While Carrie and I drove on a forest road one day, we spotted one of the weirder sightings: a sparkly evening dress hanging from a makeshift cross.
We both stopped and stared for a while. We couldn’t figure out why someone would have gone to that effort in the middle of the forest? Later, miles away, we found a second dress, more casual than the first. We had never felt uncomfortable in the woods, but we got plenty of looks from folks who were surprised to see two women in in the middle of nowhere in a government truck. Once an enraged older man who thought I was parked too close to his property screamed at me, and another made some snide comments as I gassed up my government truck at the pump, but in the woods, I felt safe.
Later that night we chose a dispersed campsite.

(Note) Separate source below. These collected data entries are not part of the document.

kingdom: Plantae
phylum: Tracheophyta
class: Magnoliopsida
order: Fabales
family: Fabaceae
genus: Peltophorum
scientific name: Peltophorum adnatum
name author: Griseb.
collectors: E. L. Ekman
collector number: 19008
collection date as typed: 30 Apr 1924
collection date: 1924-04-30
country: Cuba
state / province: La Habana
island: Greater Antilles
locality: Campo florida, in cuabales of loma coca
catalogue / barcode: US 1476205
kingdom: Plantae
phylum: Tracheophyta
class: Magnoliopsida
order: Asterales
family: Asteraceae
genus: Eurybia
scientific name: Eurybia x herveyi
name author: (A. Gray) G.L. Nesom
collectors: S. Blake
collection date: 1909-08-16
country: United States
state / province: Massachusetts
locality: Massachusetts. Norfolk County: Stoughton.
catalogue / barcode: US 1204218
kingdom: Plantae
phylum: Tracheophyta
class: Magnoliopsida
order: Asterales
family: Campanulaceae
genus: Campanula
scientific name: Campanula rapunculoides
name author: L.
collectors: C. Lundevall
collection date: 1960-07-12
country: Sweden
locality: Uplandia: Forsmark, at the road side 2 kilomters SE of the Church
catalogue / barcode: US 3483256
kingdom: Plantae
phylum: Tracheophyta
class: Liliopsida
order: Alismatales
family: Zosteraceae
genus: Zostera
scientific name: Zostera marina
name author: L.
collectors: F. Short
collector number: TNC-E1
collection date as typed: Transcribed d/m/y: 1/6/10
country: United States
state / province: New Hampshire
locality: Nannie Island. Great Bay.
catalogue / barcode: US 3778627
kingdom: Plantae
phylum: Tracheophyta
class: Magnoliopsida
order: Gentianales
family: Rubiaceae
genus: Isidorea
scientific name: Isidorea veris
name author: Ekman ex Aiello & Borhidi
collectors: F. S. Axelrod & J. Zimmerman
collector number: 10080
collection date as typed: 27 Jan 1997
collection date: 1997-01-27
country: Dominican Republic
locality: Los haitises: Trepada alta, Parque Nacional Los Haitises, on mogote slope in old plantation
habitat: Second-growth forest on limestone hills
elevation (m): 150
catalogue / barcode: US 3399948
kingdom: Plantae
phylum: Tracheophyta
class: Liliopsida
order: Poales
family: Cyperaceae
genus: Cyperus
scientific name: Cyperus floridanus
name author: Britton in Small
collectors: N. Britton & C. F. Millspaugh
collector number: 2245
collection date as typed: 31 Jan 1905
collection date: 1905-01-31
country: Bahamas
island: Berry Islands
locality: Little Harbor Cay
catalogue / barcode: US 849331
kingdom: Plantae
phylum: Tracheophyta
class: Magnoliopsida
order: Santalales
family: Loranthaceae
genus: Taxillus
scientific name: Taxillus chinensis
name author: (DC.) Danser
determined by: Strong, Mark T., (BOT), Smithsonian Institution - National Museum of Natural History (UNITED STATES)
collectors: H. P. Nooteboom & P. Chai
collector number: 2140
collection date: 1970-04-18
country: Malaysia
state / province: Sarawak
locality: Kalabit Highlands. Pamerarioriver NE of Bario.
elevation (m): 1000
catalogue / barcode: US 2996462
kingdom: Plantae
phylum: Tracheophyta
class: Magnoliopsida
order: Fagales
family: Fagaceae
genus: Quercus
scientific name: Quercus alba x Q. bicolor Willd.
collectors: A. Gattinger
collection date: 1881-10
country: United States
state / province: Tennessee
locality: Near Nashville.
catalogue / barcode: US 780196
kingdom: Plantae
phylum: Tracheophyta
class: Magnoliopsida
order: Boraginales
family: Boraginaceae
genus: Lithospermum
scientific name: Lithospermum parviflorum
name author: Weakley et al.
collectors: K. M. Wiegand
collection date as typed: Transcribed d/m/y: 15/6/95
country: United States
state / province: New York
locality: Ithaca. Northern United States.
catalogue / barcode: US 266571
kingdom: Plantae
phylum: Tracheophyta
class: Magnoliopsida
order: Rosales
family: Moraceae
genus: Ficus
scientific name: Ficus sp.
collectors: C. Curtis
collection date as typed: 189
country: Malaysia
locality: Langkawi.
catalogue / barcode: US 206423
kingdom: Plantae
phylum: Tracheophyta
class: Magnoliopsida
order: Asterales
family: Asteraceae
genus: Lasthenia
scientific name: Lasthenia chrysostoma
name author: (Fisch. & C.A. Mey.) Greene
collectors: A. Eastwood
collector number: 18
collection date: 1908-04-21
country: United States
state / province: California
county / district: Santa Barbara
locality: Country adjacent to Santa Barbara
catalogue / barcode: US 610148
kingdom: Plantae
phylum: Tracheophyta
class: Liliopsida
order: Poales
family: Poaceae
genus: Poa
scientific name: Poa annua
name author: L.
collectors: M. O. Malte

We had just built a fire and were getting ready to make dinner when a white pickup came flying down the road. We hadn’t seen anyone drive by yet so we both looked up. The driver slammed on the brakes, got out and approached us. His uniform and badge revealed that he was a Forest Service LEO (law enforcement officer). I hadn’t done anything wrong, but I looked nervously at our fire. Were we not supposed to camp here? He’d stopped pretty urgently.
He solemnly handed me his card. “There are strange people out here,” he said, looking at us intently. “I mean it. Call me if you see anything…strange.”
And then he got in his truck and drove away.
The End
Like most life events, I didn’t realize what a spectacular summer I’d had until the end of it. On paper, I had visited 412 bridges in three counties, documented bat sign at nearly 50% of them, and found maternity colonies and roosting bats.
The rest is hidden between the lines. The beautiful summer days I spent navigating wild backroads and lush green hiking trails. Freezing alpine lakes where I took a break from surveys and swam until my entire body was numb from cold. A huckleberry patch so bountiful, I filled a whole Nalgene within minutes. Happening upon “Big Pine”, an over 350-year-old gentle giant which is the third largest ponderosa pine tree in the United States. The peace I felt while paddling across a calm, moonlit lake when the bats began to fly around me in a flurry of whispering wings.
For the first time in my life, I asked my own research questions and thought about the best way to answer them. Even though I had done science projects before and was halfway to graduating with a bachelor’s in science, I realized I had only really done those projects out of necessity, not my own curiosity. I had been extremely lucky to be handed this opportunity, and I told myself that one day I would strive to provide opportunities for young researchers who lacked experience. Someone, somewhere along the way has to take a chance on you first.
Even though this part doesn’t get written into the research papers, now I knew. I understood the long and dreadful uncertainty whether my research would ever amount to anything. And eventually, I found out the pure joy of looking up and finding my elusive study subject staring back.